O’Driscoll is an award-winning theatre director while London-born word poet Ahmed explores ideas of identity and belonging and is part of the London Laureates. He was shortlisted for London’s Young Poet Laureate in 2015-2016 and also dabbles in playwriting.

Ahmed cited how the “experience of a black Muslim man in Britain will be different from a Muslim man from Pakistan or India”. Whether it was class, race, religion or faith, they are not separate, but are “flowing planets” entwined and intersected on many levels, he said. “Brassic FM’s intent was to talk about all these aspects and their effects combined, rather than seeing them as separate factors, he added.

Ahmed has mixed feelings about his own experience as a Muslim man in Britain.

“In a city like London I feel that it’s a blessing that there are mosques and places of worship where I can openly practise my faith, but in terms of policies, government and general sentiment, it doesn’t feel great.

“More worrying is the public policing Muslims and their faith in a systemic way. It’s not doom and gloom, but there is also this stressful energy about being able to be openly and visibly Muslim,” he said.

Explaining the peculiar title, Ahmed said, “I am into puns. In different regions, brass also means having no money in your pocket. Since the play is about a radio station for such people, I did a little word play and we came up with the title Brassic FM.”

Stef O’Driscoll

Ahmed said he found the “spoken word the most interesting thing”, a love that began during his growing up years.

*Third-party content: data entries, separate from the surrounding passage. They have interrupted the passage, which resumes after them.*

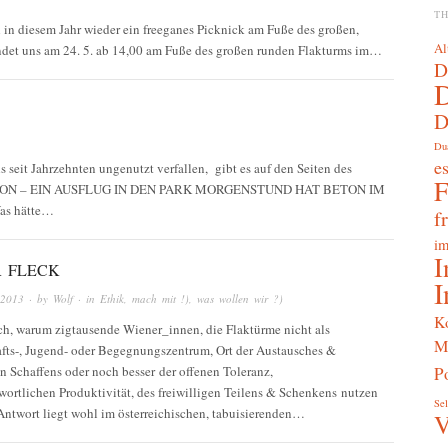
T
ch in diesem Jahr wieder ein freeganes Picknick am Fuße des großen,
Al
ndet uns am 24. 5. ab 14,00 am Fuße des großen runden Flakturms im…
D
D
Du
e
 seit Jahrzehnten ungenutzt verfallen, gibt es auf den Seiten des
, BETON – EIN AUSFLUG IN DEN PARK MORGENSTUND HAT BETON IM
s hätte…
f
im
I
 FLECK
I
 2013
· by
Wolf
· in
Ethik
,
mach mit !)
,
was wollen wir ?)
K
ich, warum zigtausende Wiener_innen, die Flaktürme nicht als
M
fts-, Jugend- oder Begegnungszentrum, Ort der Austausches &
 Schaffens oder noch besser der offenen Toleranz,
Po
wortlichen Produktivität, des freiwilligen Teilens & Schenkens nutzen
Sel
Antwort liegt wohl im österreichischen, tabuisierenden…
V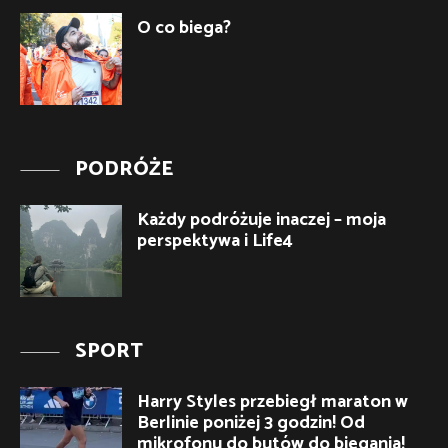
O co biega?
PODRÓŻE
Każdy podróżuje inaczej – moja
perspektywa i Life4
SPORT
Harry Styles przebiegł maraton w
Berlinie poniżej 3 godzin! Od
mikrofonu do butów do biegania!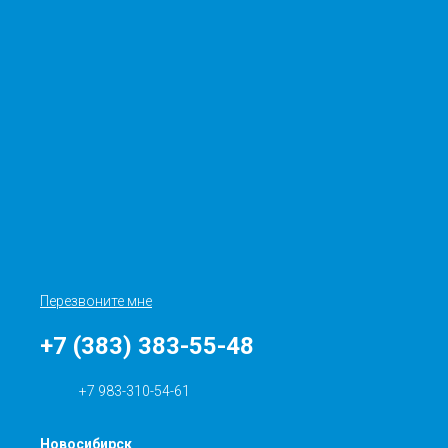
Перезвоните мне
+7 (383) 383-55-48
+7 983-310-54-61
Новосибирск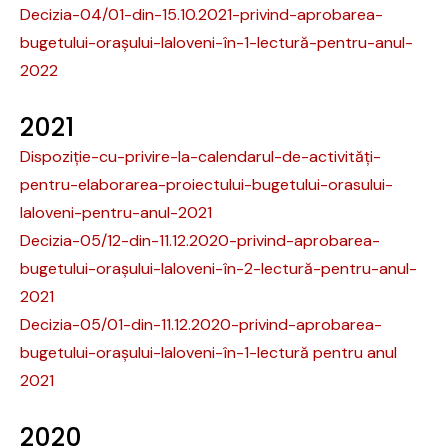
Decizia-04/01-din-15.10.2021-privind-aprobarea-
bugetului-orașului-Ialoveni-în-1-lectură-pentru-anul-
2022
2021
Dispoziție-cu-privire-la-calendarul-de-activități-
pentru-elaborarea-proiectului-bugetului-orasului-
Ialoveni-pentru-anul-2021
Decizia-05/12-din-11.12.2020-privind-aprobarea-
bugetului-orașului-Ialoveni-în-2-lectură-pentru-anul-
2021
Decizia-05/01-din-11.12.2020-privind-aprobarea-
bugetului-orașului-Ialoveni-în-1-lectură pentru anul
2021
2020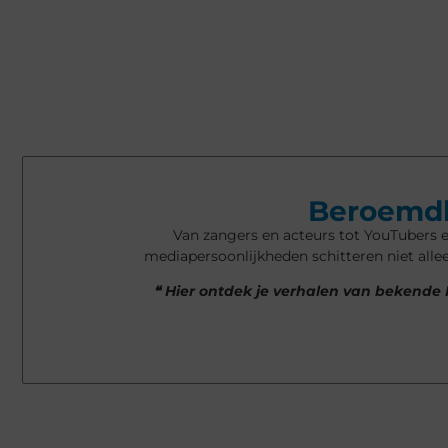
Beroemdh
Van zangers en acteurs tot YouTubers e
mediapersoonlijkheden schitteren niet all
❝ Hier ontdek je verhalen van bekende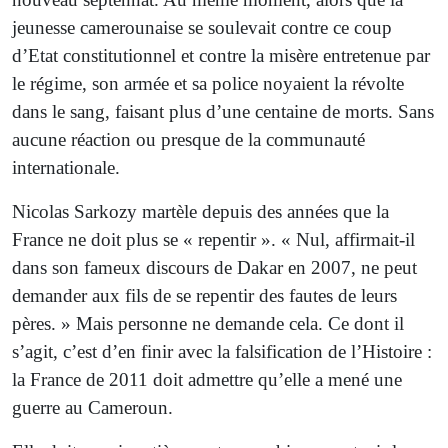
jeunesse camerounaise se soulevait contre ce coup
d’Etat constitutionnel et contre la misère entretenue par
le régime, son armée et sa police noyaient la révolte
dans le sang, faisant plus d’une centaine de morts. Sans
aucune réaction ou presque de la communauté
internationale.
Nicolas Sarkozy martèle depuis des années que la
France ne doit plus se « repentir ». « Nul, affirmait-il
dans son fameux discours de Dakar en 2007, ne peut
demander aux fils de se repentir des fautes de leurs
pères. » Mais personne ne demande cela. Ce dont il
s’agit, c’est d’en finir avec la falsification de l’Histoire :
la France de 2011 doit admettre qu’elle a mené une
guerre au Cameroun.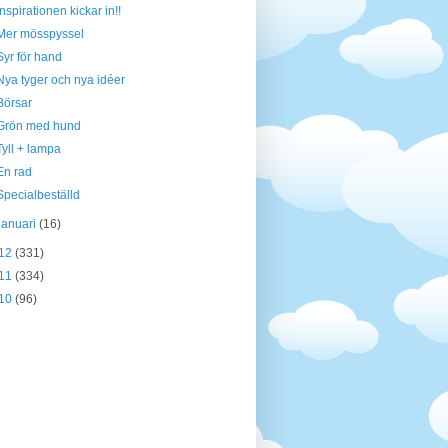
Inspirationen kickar in!!
Mer mösspyssel
Syr för hand
Nya tyger och nya idéer
Börsar
Grön med hund
Tyll + lampa
En rad
Specialbeställd
januari
(16)
12
(331)
11
(334)
10
(96)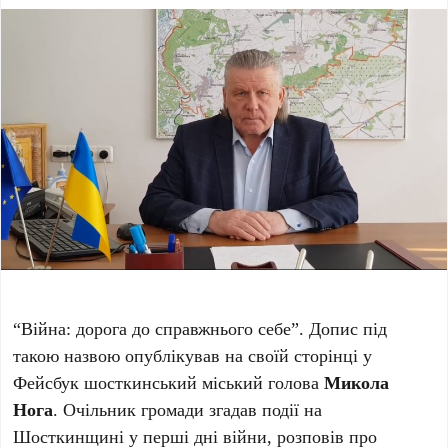
“Війна: дорога до справжнього себе”. Допис під
такою назвою опублікував на своїй сторінці у
Фейсбук шосткинський міський голова
Микола
Нога
. Очільник громади згадав події на
Шосткинщині у перші дні війни, розповів про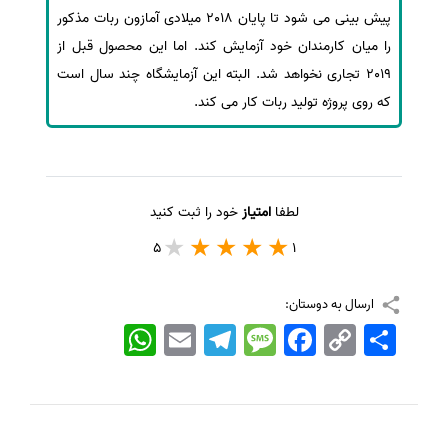
پیش بینی می شود تا پایان 2018 میلادی آمازون ربات مذکور
سفارش انگیزه‌نامه‌SOP
را میان کارمندان خود آزمایش کند. اما این محصول قبل از
2019 تجاری نخواهد شد. البته این آزمایشگاه چند سال است
که روی پروژه تولید ربات کار می کند.
لطفا
امتیاز
خود را ثبت کنید
5
1
ارسال به دوستان:
اشتراک
Copy
Facebook
Message
Telegram
Email
WhatsApp
Link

He said, “My mom and dad used to sing ghazals or recreate scenes from films. The closest thing to live performance I had been to as a child was a circus show. But I feel that’s not unique, and it is something a lot of children experience. I didn’t think of arts as a viable career until I got to know more about arts and theatre in school.

“I think I fell in love with spoken words that needed to be performed live – the way you lay out poetry on page. But, for me, the thing I love about is hearing it out loud. That is something that has excited me a lot.”

O’Driscoll was influenced by her father who was a fan of the arts and theatre. She said, “It was the only thing I’ve really enjoyed at school. I wasn’t quite academically inclined. I soon found a cheap youth theatre where I had to spend just two pounds a session and even if someone didn’t have the money, they still let the person in.

“I was really rubbish at being told what to do as an actor, so I naturally fell into directing,” she said.

Ahmed said the south Asian experience in British society is still not spoken much about in theatre, and said despite being so many plays, there are not many stories that are truly authentic and rooted in the UK.

O’Driscoll added that things are improving with the likes of Pooja Ghai from Tamasha Theatre bringing south Asian stories on a bigger stage.

Brassic FM is on at Gate Theatre from next Monday (4) until September 30.